TASK PROMPT:
Taking the listing below, restate word for word each line from the line with "histopathology image of" to the line with "cells are negative", ends included, and stop there.
Segment Start: MATERIAL SHOWN
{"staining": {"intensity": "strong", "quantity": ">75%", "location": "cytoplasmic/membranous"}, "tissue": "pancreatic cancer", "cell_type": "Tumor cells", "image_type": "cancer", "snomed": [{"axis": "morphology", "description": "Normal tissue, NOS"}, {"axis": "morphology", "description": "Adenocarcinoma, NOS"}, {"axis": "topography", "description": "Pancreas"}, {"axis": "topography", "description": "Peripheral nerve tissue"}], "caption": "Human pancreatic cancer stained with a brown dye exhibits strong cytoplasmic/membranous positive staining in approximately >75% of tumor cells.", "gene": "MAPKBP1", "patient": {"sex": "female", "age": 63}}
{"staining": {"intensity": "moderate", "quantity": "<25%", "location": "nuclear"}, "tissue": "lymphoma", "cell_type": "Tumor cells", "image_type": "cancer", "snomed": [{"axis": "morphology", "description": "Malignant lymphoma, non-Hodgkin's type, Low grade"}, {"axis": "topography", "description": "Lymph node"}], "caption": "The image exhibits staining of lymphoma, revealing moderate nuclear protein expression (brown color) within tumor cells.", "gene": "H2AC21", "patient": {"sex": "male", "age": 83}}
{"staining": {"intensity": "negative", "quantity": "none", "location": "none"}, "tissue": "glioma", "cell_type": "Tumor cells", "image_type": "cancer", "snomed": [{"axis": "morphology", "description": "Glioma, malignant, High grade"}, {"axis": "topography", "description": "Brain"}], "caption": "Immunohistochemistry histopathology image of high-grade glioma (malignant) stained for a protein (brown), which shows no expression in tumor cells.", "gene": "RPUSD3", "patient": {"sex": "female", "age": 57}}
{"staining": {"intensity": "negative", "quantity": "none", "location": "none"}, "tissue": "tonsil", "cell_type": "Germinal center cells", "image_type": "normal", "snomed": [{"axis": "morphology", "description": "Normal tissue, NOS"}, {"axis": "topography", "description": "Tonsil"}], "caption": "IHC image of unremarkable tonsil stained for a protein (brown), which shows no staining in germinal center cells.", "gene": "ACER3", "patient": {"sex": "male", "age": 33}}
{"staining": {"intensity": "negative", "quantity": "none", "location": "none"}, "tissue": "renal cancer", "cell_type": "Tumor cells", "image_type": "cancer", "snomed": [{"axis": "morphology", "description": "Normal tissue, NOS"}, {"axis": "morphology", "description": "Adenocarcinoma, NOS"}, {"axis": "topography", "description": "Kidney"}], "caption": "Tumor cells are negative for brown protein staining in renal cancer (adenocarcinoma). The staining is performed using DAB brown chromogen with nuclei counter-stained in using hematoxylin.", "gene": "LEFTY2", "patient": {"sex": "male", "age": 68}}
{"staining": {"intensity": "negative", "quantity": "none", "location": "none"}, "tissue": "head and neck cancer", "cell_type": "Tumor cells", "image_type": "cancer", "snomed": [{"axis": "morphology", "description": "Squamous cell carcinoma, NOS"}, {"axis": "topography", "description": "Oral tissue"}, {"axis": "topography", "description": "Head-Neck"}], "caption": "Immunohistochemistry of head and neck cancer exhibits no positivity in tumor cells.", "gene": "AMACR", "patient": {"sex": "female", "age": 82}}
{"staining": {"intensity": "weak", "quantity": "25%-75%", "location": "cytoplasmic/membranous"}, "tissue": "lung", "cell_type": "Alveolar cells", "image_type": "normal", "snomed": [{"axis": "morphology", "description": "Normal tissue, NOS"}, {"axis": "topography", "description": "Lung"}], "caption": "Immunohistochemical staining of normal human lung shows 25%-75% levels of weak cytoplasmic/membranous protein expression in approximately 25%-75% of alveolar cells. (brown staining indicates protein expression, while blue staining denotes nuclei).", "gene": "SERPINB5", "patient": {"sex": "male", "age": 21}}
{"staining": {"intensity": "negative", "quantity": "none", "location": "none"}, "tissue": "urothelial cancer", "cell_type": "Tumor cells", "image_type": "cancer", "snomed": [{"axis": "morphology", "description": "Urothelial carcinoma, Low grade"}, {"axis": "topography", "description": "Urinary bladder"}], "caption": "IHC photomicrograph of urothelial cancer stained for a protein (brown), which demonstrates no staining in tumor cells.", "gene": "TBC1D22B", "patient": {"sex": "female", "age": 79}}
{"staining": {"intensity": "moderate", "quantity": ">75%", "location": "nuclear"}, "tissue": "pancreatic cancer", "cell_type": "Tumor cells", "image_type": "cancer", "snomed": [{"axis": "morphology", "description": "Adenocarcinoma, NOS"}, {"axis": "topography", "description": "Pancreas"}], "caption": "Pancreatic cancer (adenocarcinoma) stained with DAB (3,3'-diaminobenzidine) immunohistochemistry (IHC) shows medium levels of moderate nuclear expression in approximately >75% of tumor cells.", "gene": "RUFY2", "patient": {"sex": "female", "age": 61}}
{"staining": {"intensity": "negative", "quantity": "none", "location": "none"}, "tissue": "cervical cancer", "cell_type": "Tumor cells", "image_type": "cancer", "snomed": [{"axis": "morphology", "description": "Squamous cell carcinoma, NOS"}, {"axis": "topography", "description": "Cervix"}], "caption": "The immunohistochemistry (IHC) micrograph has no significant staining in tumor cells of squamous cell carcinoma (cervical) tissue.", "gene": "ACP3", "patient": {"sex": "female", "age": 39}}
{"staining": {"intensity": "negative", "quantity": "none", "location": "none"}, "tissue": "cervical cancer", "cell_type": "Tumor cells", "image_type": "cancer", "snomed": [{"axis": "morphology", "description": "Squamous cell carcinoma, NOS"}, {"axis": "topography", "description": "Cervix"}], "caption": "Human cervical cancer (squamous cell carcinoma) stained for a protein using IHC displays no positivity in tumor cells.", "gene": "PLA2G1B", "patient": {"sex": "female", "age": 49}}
Segment End: MATERIAL SHOWN
SOLUTION FOR THIS EXERCISE:
{"staining": {"intensity": "negative", "quantity": "none", "location": "none"}, "tissue": "glioma", "cell_type": "Tumor cells", "image_type": "cancer", "snomed": [{"axis": "morphology", "description": "Glioma, malignant, High grade"}, {"axis": "topography", "description": "Brain"}], "caption": "Immunohistochemistry histopathology image of high-grade glioma (malignant) stained for a protein (brown), which shows no expression in tumor cells.", "gene": "RPUSD3", "patient": {"sex": "female", "age": 57}}
{"staining": {"intensity": "negative", "quantity": "none", "location": "none"}, "tissue": "tonsil", "cell_type": "Germinal center cells", "image_type": "normal", "snomed": [{"axis": "morphology", "description": "Normal tissue, NOS"}, {"axis": "topography", "description": "Tonsil"}], "caption": "IHC image of unremarkable tonsil stained for a protein (brown), which shows no staining in germinal center cells.", "gene": "ACER3", "patient": {"sex": "male", "age": 33}}
{"staining": {"intensity": "negative", "quantity": "none", "location": "none"}, "tissue": "renal cancer", "cell_type": "Tumor cells", "image_type": "cancer", "snomed": [{"axis": "morphology", "description": "Normal tissue, NOS"}, {"axis": "morphology", "description": "Adenocarcinoma, NOS"}, {"axis": "topography", "description": "Kidney"}], "caption": "Tumor cells are negative for brown protein staining in renal cancer (adenocarcinoma). The staining is performed using DAB brown chromogen with nuclei counter-stained in using hematoxylin.", "gene": "LEFTY2", "patient": {"sex": "male", "age": 68}}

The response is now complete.